§ **EXTRACTED ENTRIES**:
........
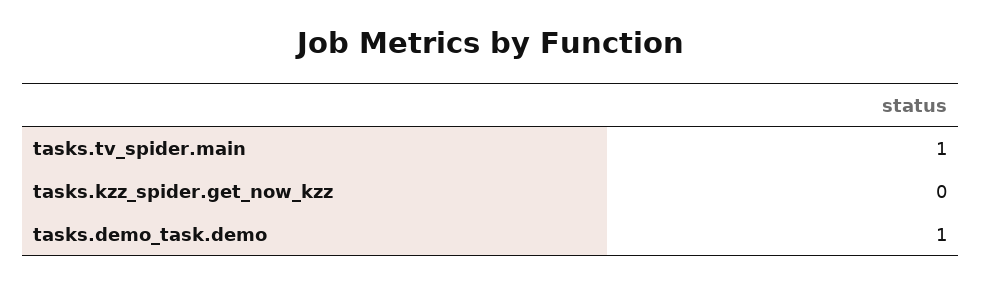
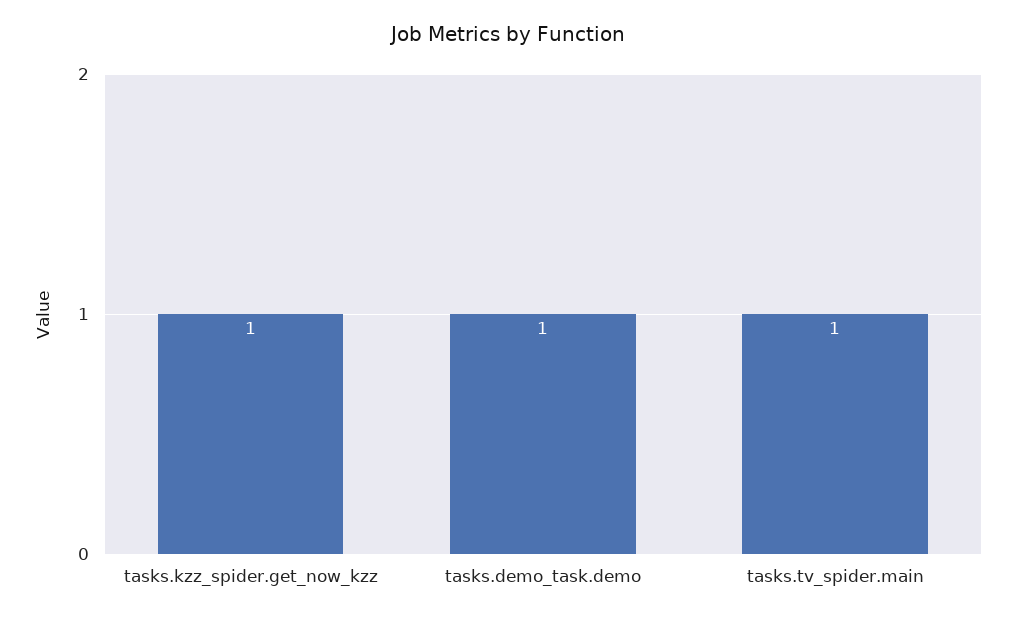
  {
    "tasks.tv_spider.main": 1,
-   "tasks.kzz_spider.get_now_kzz": 0,
+   "tasks.kzz_spider.get_now_kzz": 1,
    "tasks.demo_task.demo": 1
  }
........
§ **TASK ITEM**: Pull every line containing "tasks" from the material above.

§ **EXERCISE RESULT**:
    "tasks.tv_spider.main": 1,
-   "tasks.kzz_spider.get_now_kzz": 0,
+   "tasks.kzz_spider.get_now_kzz": 1,
    "tasks.demo_task.demo": 1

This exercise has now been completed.